Post-Moreland mess, he cannot.
In addition, as has been reported throughout the media last week, Andrew Cuomo is essentially friendless - he has few defenders in the time when he most needs them:
What the episode has done, people involved in government and longtime observers say, is make it OK, for the first time since Cuomo came to office, to defy him.
Where once other officials wouldn't publicly oppose the famously controlling governor, out of fear, they now will. Where once they would have flocked to his side, they'll now bide their time until they're satisfied that he's gotten a grip on things.
Bharara has very publicly seized control of Cuomo's narrative: Cuomo is no longer the white knight, he's the guy who reversed positions multiple times and presides over an administration under federal investigation. Just another Albany politician.
...
Added one Democratic strategist: “When they see [G.O.P. gubernatorial candidate Rob] Astorino do it, and [Democratic primary challenger Zephyr] Teachout, and now Preet—it will embolden people. He's basically had no real opposition for the last three years. People will start saying, 'He's not our ally, fuck him. Let's go after him.”
This mixes with an element of schadenfreude—indeed, the past weeks have offered the bubble's revenge. People in Albany knew about Cuomo's word-parsing, micromanagement and willingness to make threats, but have never before seen it called “fucking ridiculous,” or “ham-fisted” on national television.
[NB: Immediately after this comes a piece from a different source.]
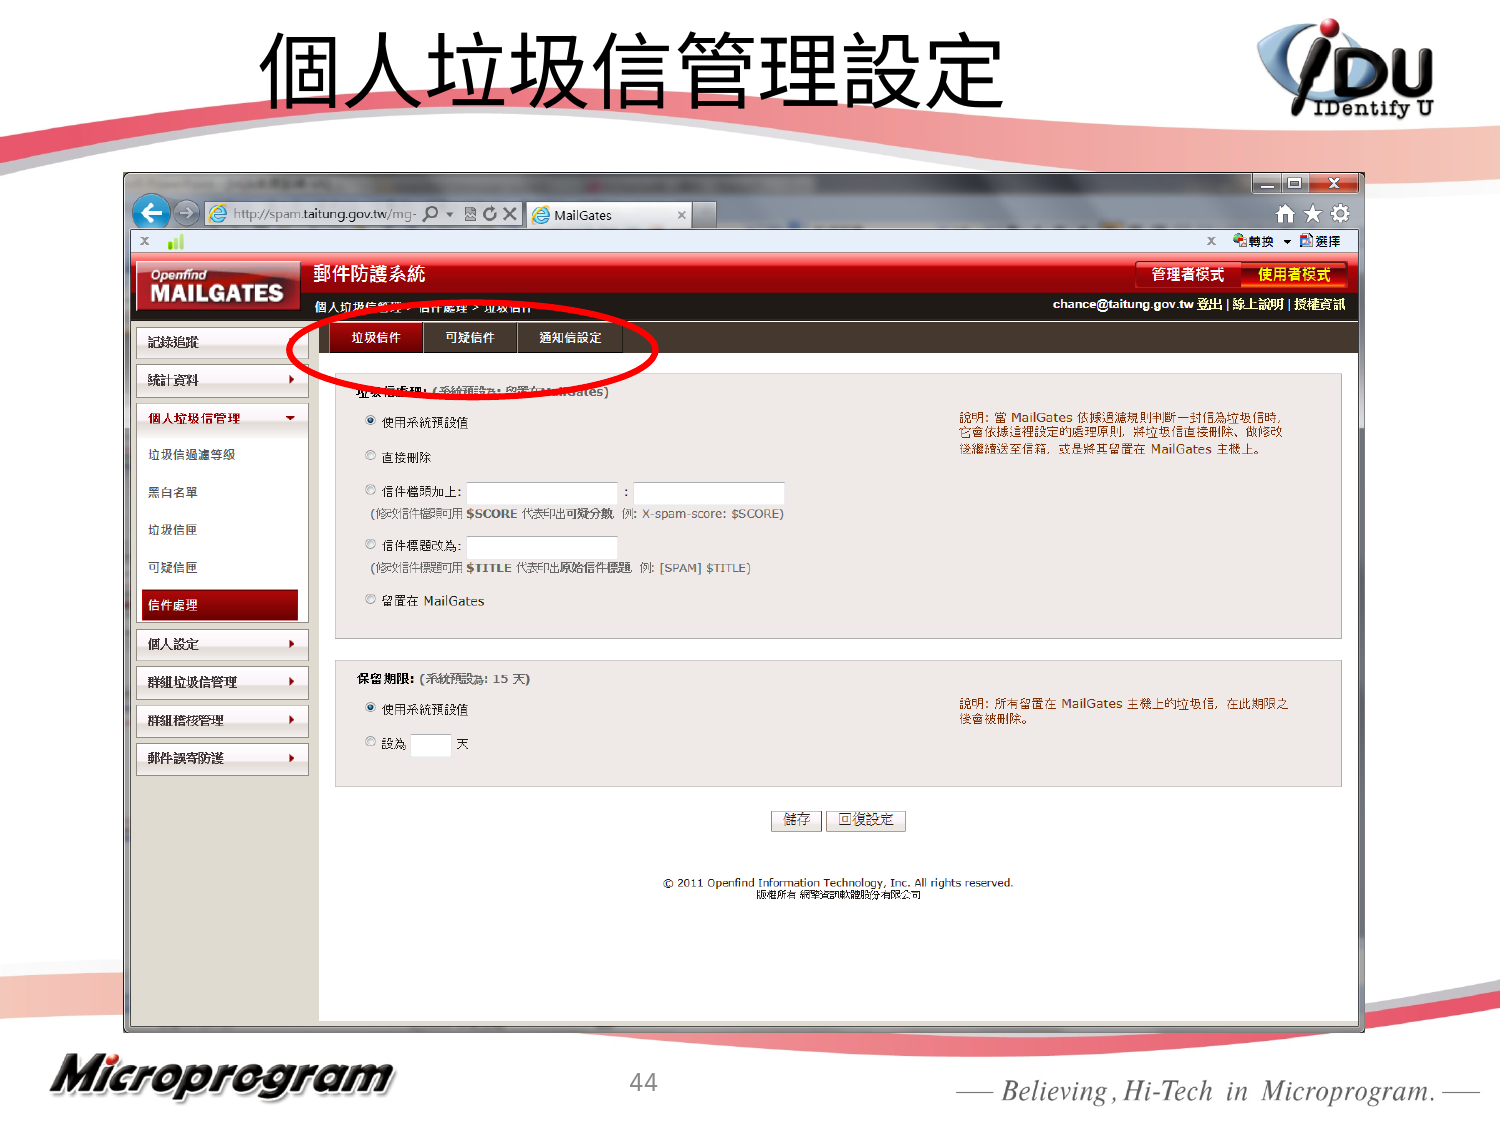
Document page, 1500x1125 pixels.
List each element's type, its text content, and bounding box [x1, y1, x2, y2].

text_box [468, 1053, 819, 1114]
title 個人垃圾信管理設定 [35, 11, 1231, 118]
picture [123, 172, 1365, 1033]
This has been a fundamental thrust of both of his opponents: that Cuomo is arrogant and unliked. Now, they're also pointing to the Moreland mess to say that he's as bad as the ethically dubious politicians he's criticized.
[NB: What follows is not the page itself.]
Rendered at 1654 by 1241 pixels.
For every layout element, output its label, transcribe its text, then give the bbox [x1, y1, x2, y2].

In a post from last week, I wrote that
If you're opposed to Cuomo's policies, now is the time to strike against them and him.
The charter school giveaway Cuomo engineered in the spring could not happen any longer, not in this environment - it is time to try and walk some of that giveway back in the next session (especially now that Gotham Schools reports the city could be on the hook for a lot more money than was first thought)
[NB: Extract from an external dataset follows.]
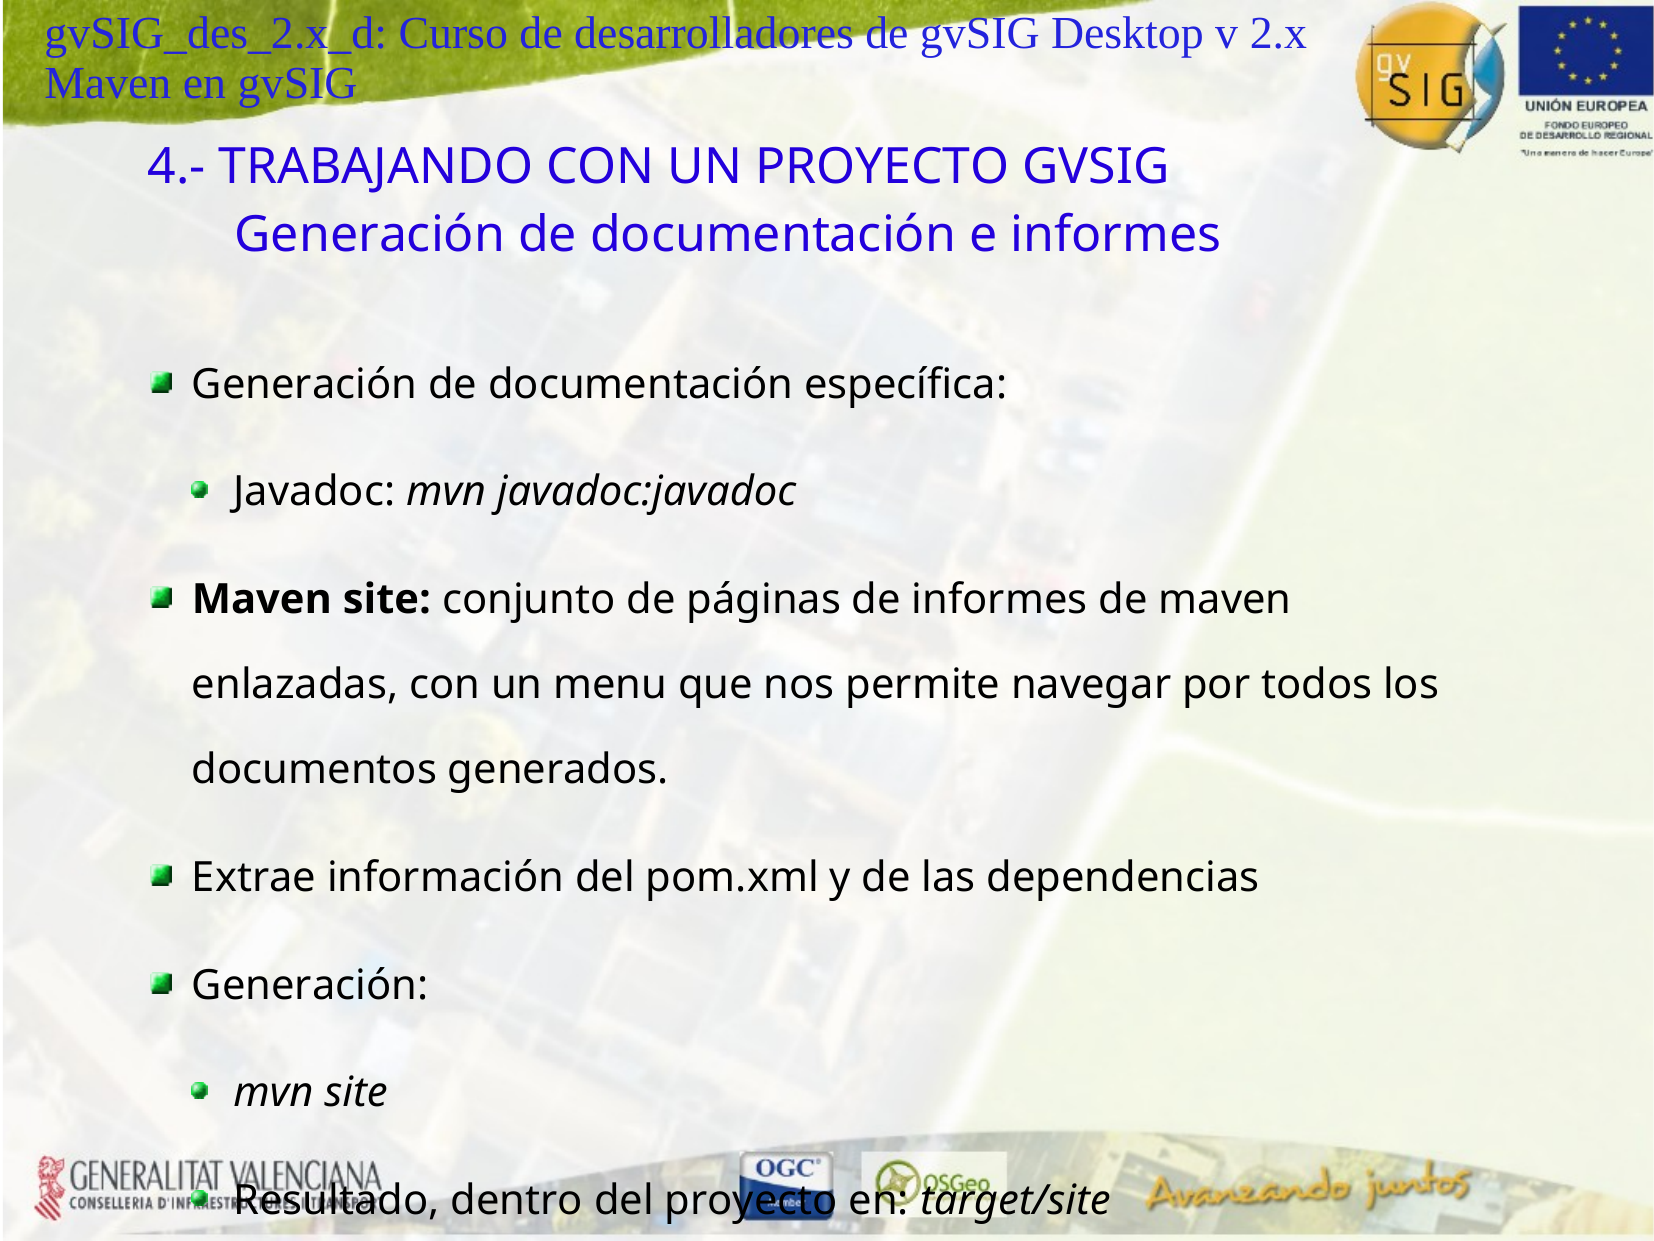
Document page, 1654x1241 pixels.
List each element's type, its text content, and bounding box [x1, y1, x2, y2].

text_box Generación de documentación específica: Javadoc: mvn javadoc:javadoc Maven site: conjunto de páginas de informes de maven enlazadas, con un menu que nos permite navegar por todos los documentos generados. Extrae información del pom.xml y de las dependencias Generación: mvn site Resultado, dentro del proyecto en: target/site [147, 324, 1505, 1123]
title 4.- TRABAJANDO CON UN PROYECTO GVSIG Generación de documentación e informes [147, 124, 1595, 272]
picture [2, 0, 1654, 1241]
It is also time to put more pressure on the governor and the Legislature over Common Core, testing and APPR - what is the governor going to do, tap another Common Core Commission to try and get his way on things?
The power and influence to "persuade" and "engineer" things behind the scenes that Cuomo exhibited for most of his first term is gone now.
So now is the time to push back against him, to push back against the policies he forced through in his first term.
Now is the time to say "Fuck him, he's not our ally! Let's go after him!"
And what I say is, it's about time.
I'm doubling down on those statements today.
Now is the time to revisit Cuomo's charter school giveaway, particularly with the city on the hook for what looks to be millions more than originally forecast when Cuomo engineered the Eva Moskowitz budget back in the spring.
This will take some doing, of course - Cuomo thinks he's still got some juice and I'm under no illusions that either he or the charter school operators/hedge fund managers who back him are going to give back easily what was granted to them in the last budget giveaway.
But there has never been a better time to strike against Cuomo - before the election, while he remains under a "legal cloud," while politicians behind the scenes are saying "Fuck him, he's not our ally!"
Cuomo is politically wounded and vulnerable.
You can bet if the shoe was on the other foot, Cuomo would pounce on his enemies.
Let us seize the moment and pounce on Cuomo, Eva Moskowitz and the charter school giveaways Cuomo shoved through last spring.
Who is going to pounce on Cuomo for us: Michael Mulgrew, Karen Magee, Andy Pallotta or Randi Weingarten? Love your stuff but this group is aligned with Cuomo. Have you ever heard Mulgrew talk about Cuomo at a DA?